* **INFORMATION GIVEN**:
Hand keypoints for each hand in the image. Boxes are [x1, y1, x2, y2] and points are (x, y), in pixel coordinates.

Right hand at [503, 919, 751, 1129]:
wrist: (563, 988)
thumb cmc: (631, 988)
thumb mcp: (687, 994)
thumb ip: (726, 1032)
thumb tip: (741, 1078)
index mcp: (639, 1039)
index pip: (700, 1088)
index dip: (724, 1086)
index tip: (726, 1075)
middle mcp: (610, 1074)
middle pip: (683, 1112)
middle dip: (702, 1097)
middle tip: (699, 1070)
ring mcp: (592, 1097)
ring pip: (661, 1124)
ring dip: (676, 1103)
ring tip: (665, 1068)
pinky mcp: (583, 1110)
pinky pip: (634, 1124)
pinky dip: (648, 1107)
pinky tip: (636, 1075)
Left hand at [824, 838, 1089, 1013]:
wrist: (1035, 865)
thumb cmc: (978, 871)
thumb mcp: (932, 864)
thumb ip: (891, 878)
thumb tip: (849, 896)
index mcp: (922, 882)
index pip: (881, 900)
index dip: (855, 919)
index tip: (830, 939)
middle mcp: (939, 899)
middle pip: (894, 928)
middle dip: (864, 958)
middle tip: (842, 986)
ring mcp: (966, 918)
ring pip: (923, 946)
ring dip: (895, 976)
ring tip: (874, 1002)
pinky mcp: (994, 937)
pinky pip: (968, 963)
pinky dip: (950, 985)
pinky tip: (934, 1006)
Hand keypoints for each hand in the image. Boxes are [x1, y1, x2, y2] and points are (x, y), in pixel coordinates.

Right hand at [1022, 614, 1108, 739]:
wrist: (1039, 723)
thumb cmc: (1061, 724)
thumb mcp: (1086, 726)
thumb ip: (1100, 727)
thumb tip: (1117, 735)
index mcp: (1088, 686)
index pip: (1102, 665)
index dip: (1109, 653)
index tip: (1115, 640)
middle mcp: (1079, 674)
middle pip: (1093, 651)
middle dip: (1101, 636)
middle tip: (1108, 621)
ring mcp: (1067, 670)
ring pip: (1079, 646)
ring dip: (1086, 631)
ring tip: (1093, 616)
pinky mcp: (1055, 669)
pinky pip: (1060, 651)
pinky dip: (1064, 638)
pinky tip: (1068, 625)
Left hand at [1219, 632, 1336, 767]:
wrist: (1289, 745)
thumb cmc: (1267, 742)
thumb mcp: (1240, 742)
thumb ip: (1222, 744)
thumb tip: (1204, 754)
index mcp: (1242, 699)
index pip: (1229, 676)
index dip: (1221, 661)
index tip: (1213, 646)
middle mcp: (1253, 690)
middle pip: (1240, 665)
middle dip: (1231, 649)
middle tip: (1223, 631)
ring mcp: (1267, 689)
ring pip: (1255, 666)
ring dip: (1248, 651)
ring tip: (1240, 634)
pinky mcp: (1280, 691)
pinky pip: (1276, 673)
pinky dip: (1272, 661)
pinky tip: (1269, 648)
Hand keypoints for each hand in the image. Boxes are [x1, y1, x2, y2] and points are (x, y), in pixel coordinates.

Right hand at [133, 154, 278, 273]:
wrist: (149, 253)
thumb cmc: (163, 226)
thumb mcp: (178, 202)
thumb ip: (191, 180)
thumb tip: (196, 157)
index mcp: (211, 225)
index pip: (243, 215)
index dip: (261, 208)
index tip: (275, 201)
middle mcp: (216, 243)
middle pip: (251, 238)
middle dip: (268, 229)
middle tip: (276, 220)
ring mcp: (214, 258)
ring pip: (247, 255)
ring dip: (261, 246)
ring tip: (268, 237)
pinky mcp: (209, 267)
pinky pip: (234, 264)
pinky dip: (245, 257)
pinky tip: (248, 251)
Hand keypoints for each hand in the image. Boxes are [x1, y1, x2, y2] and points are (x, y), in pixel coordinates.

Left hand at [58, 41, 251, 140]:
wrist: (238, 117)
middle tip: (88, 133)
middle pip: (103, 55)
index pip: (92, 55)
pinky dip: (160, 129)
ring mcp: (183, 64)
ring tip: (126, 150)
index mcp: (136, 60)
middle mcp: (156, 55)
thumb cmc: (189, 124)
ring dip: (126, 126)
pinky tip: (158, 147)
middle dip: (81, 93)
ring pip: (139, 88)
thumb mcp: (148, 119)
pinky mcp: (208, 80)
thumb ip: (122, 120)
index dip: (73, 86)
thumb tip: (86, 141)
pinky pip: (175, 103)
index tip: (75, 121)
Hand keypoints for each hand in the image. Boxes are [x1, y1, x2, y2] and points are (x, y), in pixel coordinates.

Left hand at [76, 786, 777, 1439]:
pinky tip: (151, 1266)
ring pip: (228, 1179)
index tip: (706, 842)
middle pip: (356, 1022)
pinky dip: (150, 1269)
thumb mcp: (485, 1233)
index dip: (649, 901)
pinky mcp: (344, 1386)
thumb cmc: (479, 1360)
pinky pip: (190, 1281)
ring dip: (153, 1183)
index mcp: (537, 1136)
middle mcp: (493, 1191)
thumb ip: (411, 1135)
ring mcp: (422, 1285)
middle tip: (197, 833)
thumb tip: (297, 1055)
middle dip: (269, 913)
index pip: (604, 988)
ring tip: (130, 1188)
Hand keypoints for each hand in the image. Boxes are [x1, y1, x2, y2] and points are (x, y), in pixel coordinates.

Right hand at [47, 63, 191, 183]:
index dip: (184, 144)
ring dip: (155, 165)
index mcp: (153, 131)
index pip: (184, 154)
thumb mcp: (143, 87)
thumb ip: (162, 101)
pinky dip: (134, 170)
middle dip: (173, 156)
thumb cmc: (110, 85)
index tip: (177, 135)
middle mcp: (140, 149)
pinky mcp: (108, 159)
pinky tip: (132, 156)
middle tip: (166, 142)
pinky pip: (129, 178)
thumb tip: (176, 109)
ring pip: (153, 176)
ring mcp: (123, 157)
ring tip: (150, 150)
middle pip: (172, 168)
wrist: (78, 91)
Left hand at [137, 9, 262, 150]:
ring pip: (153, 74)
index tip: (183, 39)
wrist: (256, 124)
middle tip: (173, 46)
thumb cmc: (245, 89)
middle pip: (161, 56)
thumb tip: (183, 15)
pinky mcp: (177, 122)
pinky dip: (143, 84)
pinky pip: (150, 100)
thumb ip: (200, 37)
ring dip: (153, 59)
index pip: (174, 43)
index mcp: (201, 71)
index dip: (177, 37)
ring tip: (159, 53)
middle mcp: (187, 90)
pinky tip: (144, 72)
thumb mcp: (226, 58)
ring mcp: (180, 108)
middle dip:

* **EXERCISE AIM**:
Lines in the listing above that contain the word "wrist" must be copied; leave out the rest.

* **RESPONSE**:
wrist: (563, 988)
wrist: (1035, 865)
wrist: (1039, 723)
wrist: (1289, 745)
wrist: (149, 253)
wrist: (238, 117)
wrist: (78, 91)
wrist: (256, 124)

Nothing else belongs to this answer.